I certainly look forward to any progress that will make the results better and more consistent. I do not see a document that can replace a person with experience doing the tune though. Even if we end up using different test signals and analyzers, to give a better indication of what is heard and a more accurate way of determining if, where, and what type of correction is needed, it still comes down to using the tools correctly and applying appropriate correction where needed. There will always be some rooms that just sound better than others due to the space as well as the equipment used. We do our best to make them all sound as close to the ideal environment and perfect speakers as we can. We are getting better at it, while still using the current standard as a reference. But we certainly work well past what is spelled out in the standards now when it comes to time aligning crossovers and aiming speakers. Line arrays and ribbon speakers are a new challenge. Even when the analyzers say they are tuned the same, there is a different sound to them. Speakers have a fair amount of distortion and I believe the spectrum of the distortion is most of the difference I am hearing. Larger horn based line arrays bridge the gap between conventional horns and the ribbon lines. The perfed vs woven screen issue is a huge one, but there are limit on how large of a screen can be woven as they cant have seems like a vinyl screen. Smaller rooms and 4K projectors have brought the "micro perf" screen that have much smaller holes but more of them. They seem to have much more HF roll off to them compared to the regular perfs, but in short rooms, you can see the perfs, and the pixels on the 4K projectors can create a moire effect when some perfs are in the center of a pixel vs on the edge of a pixel. On 2K projectors, there were usually a few perfs inside each pixel, so the effect was far less noticeable.

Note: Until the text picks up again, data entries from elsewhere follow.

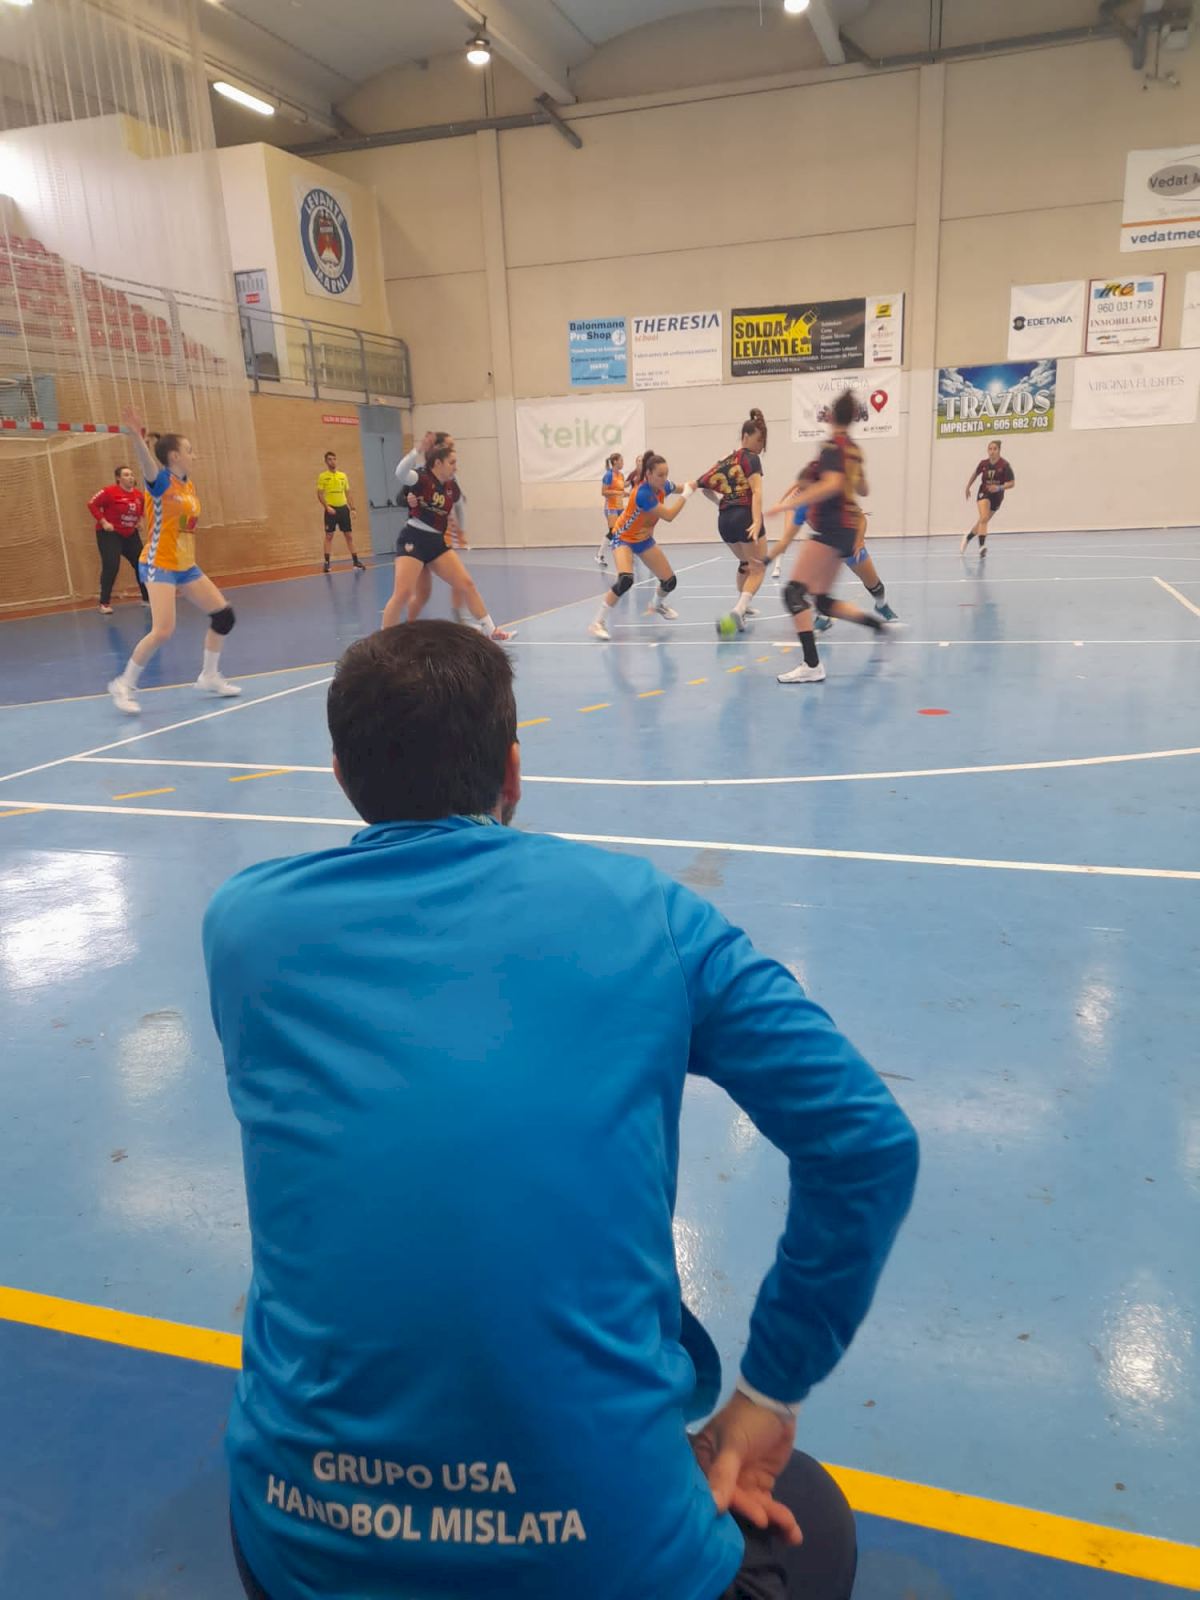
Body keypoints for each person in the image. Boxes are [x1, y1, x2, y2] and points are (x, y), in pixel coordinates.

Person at [204, 620, 919, 1600]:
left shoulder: (243, 927)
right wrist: (770, 1388)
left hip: (299, 1553)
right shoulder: (646, 912)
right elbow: (865, 1140)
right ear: (513, 770)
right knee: (812, 1513)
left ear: (340, 775)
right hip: (606, 1563)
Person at [106, 408, 241, 714]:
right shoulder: (161, 482)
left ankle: (209, 676)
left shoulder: (187, 485)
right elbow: (146, 465)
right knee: (163, 630)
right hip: (159, 563)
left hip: (185, 565)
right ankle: (123, 685)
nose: (194, 455)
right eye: (189, 450)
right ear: (174, 456)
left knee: (224, 616)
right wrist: (137, 438)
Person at [770, 391, 892, 686]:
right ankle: (878, 626)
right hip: (848, 527)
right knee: (822, 601)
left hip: (831, 525)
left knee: (793, 593)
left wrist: (788, 504)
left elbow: (831, 485)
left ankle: (812, 664)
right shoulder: (854, 450)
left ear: (831, 415)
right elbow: (863, 489)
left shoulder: (832, 447)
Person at [381, 442, 514, 639]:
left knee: (466, 584)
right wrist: (417, 451)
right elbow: (400, 473)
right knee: (403, 593)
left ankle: (491, 630)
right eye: (451, 462)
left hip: (436, 542)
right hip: (414, 539)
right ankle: (383, 640)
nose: (455, 467)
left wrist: (462, 530)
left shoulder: (451, 486)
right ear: (438, 463)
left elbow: (459, 505)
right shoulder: (422, 477)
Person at [768, 462, 899, 632]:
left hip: (848, 543)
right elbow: (787, 535)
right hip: (826, 546)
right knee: (813, 587)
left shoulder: (833, 498)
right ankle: (823, 616)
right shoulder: (800, 504)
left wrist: (859, 541)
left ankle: (881, 604)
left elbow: (860, 518)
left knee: (874, 584)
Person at [589, 450, 695, 641]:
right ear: (649, 474)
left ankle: (657, 604)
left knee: (669, 581)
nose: (664, 479)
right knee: (625, 580)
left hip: (643, 540)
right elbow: (669, 515)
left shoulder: (663, 486)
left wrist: (700, 484)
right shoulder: (643, 493)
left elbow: (683, 487)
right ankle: (597, 623)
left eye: (666, 474)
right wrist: (687, 495)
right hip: (623, 538)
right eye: (660, 475)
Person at [702, 408, 768, 636]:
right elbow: (757, 491)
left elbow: (704, 486)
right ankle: (739, 609)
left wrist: (719, 500)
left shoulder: (726, 459)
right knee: (758, 567)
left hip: (724, 520)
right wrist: (756, 521)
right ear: (745, 436)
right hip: (744, 515)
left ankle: (743, 606)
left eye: (763, 442)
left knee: (745, 563)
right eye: (758, 440)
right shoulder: (751, 459)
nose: (760, 446)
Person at [88, 465, 148, 613]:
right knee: (111, 565)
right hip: (110, 534)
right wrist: (104, 522)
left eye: (131, 474)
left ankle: (147, 598)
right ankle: (104, 603)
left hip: (130, 534)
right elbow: (92, 504)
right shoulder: (109, 492)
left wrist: (140, 521)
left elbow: (141, 510)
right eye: (126, 475)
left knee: (142, 563)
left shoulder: (139, 495)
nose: (130, 477)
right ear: (118, 478)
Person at [961, 440, 1015, 556]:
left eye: (995, 449)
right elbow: (975, 474)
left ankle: (968, 537)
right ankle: (982, 546)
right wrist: (968, 486)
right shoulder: (983, 464)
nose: (992, 451)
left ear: (999, 450)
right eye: (990, 449)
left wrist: (999, 487)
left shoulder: (1005, 465)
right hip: (984, 493)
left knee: (982, 521)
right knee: (984, 517)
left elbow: (1012, 483)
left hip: (997, 496)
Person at [316, 451, 365, 574]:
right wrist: (327, 507)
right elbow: (320, 494)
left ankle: (356, 561)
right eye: (330, 459)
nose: (332, 461)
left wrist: (352, 508)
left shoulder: (343, 476)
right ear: (326, 462)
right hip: (331, 510)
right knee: (329, 536)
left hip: (343, 509)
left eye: (334, 459)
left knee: (349, 536)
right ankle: (327, 563)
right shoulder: (323, 476)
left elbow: (348, 493)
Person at [596, 450, 625, 568]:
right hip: (611, 507)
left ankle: (626, 554)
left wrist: (628, 493)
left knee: (624, 530)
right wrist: (617, 492)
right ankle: (599, 555)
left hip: (620, 507)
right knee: (613, 532)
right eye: (621, 460)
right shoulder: (608, 475)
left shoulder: (621, 475)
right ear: (615, 462)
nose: (623, 462)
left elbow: (621, 490)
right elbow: (604, 492)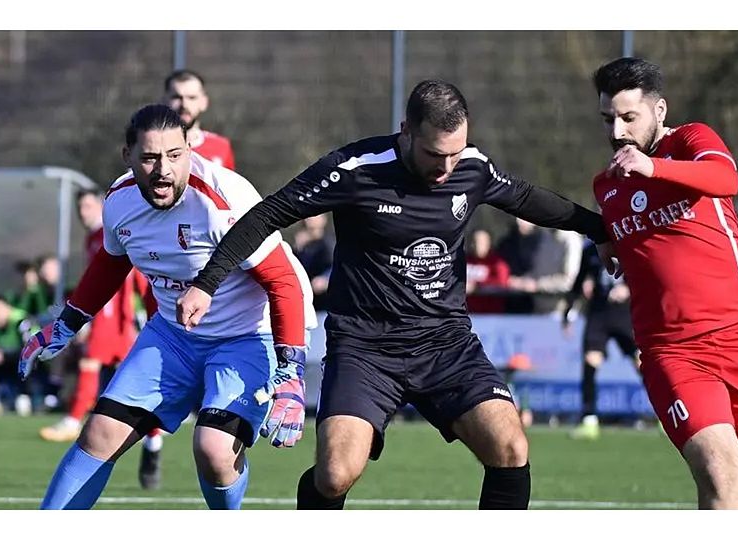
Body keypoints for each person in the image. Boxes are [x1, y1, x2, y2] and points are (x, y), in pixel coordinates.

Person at [176, 79, 612, 510]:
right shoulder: (355, 168)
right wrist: (206, 283)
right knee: (334, 476)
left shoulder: (472, 167)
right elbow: (268, 214)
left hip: (446, 343)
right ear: (406, 130)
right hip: (365, 348)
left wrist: (602, 230)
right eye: (434, 155)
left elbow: (528, 199)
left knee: (510, 449)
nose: (446, 168)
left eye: (455, 154)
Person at [19, 104, 315, 510]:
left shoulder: (224, 200)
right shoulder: (120, 201)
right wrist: (67, 324)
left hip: (248, 335)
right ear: (128, 157)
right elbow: (112, 261)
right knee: (99, 434)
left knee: (213, 449)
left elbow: (283, 281)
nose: (164, 170)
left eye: (174, 156)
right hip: (173, 336)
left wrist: (292, 373)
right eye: (150, 157)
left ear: (190, 150)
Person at [591, 57, 738, 509]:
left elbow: (726, 178)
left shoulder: (691, 140)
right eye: (608, 119)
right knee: (720, 475)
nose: (617, 132)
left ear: (659, 110)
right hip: (674, 352)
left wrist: (653, 168)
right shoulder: (606, 187)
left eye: (629, 118)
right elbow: (619, 235)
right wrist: (602, 240)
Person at [569, 240, 640, 440]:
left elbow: (646, 269)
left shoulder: (628, 239)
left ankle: (664, 414)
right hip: (598, 314)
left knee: (642, 362)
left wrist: (628, 288)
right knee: (591, 361)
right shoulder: (590, 248)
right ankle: (589, 419)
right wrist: (569, 310)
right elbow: (580, 278)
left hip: (625, 314)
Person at [164, 69, 236, 170]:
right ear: (164, 100)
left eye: (191, 97)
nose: (184, 104)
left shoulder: (221, 146)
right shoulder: (152, 146)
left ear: (204, 102)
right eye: (176, 97)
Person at [293, 214, 335, 309]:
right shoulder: (302, 245)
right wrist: (297, 250)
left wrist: (324, 279)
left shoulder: (329, 242)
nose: (309, 219)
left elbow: (336, 266)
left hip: (325, 305)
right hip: (309, 305)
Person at [465, 229, 511, 313]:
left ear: (489, 243)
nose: (478, 245)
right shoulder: (464, 261)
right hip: (467, 314)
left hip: (490, 315)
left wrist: (477, 287)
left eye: (481, 242)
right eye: (475, 241)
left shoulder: (497, 263)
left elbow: (502, 283)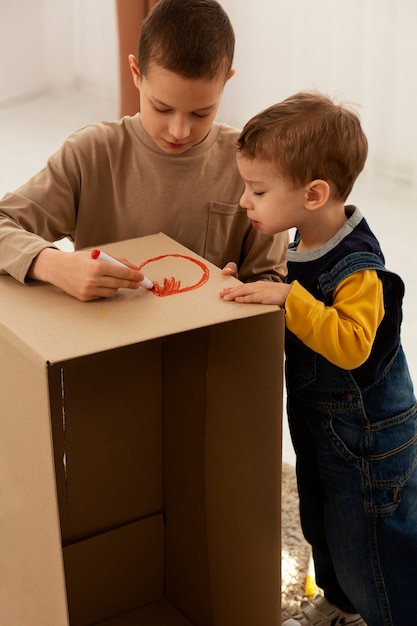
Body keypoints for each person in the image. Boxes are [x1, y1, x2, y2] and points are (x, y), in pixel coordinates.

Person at [220, 91, 417, 626]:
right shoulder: (303, 238)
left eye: (257, 190)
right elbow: (296, 303)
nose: (245, 201)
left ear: (314, 193)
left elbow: (352, 344)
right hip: (324, 425)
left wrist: (288, 298)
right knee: (322, 518)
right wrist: (258, 290)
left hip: (368, 440)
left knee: (372, 543)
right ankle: (340, 604)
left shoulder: (358, 269)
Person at [0, 0, 288, 301]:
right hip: (106, 339)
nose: (179, 131)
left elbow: (272, 284)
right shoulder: (92, 154)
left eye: (201, 113)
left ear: (226, 81)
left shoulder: (254, 166)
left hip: (209, 344)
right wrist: (53, 264)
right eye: (161, 108)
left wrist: (247, 289)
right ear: (136, 73)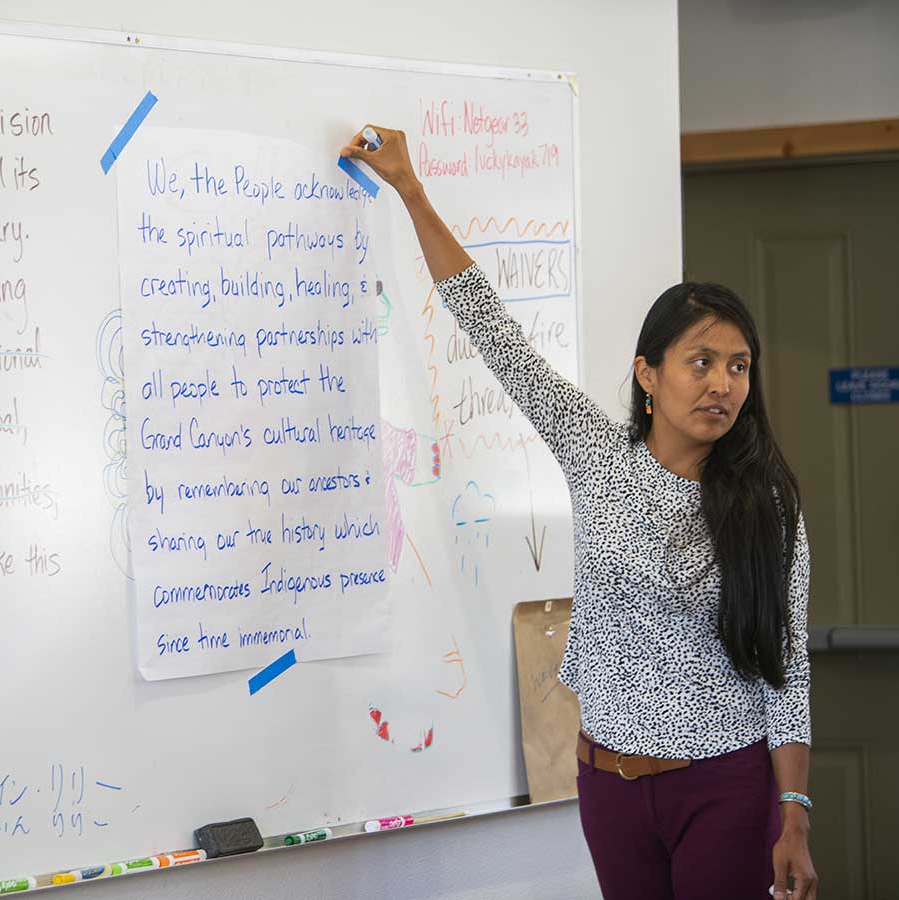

We had to go out and re-tune a room 3 times in a month as they were testing different screen, and the sound changed so much, the screen change made the room unusable until we re-tuned the system. The room has excellent acoustics and Meyer Acherons behind the screen, so the time domain was excellent for sure. Just minor tweaks to the HF parametric filters put them back in spec and brought the wonderful clear sound back.

We need well defined response and level standards, but we also need consistent ways to get there. It would take a huge document to try and detail how we apply the current standard. Much of it is learned through experience. I am happy to see this is being looked at closer, but calling the current spec totally useless is just plain wrong. The problem is not the target of the spec, it is the route of getting there that needs the work. Time domain is not even address in the spec, and for the most part, we can only adjust this between the multiple drivers of a Bi,Tri, or Quad amp'd system. It is up to the speaker designers to make drivers that behave well. Meyer has done an excellent job there.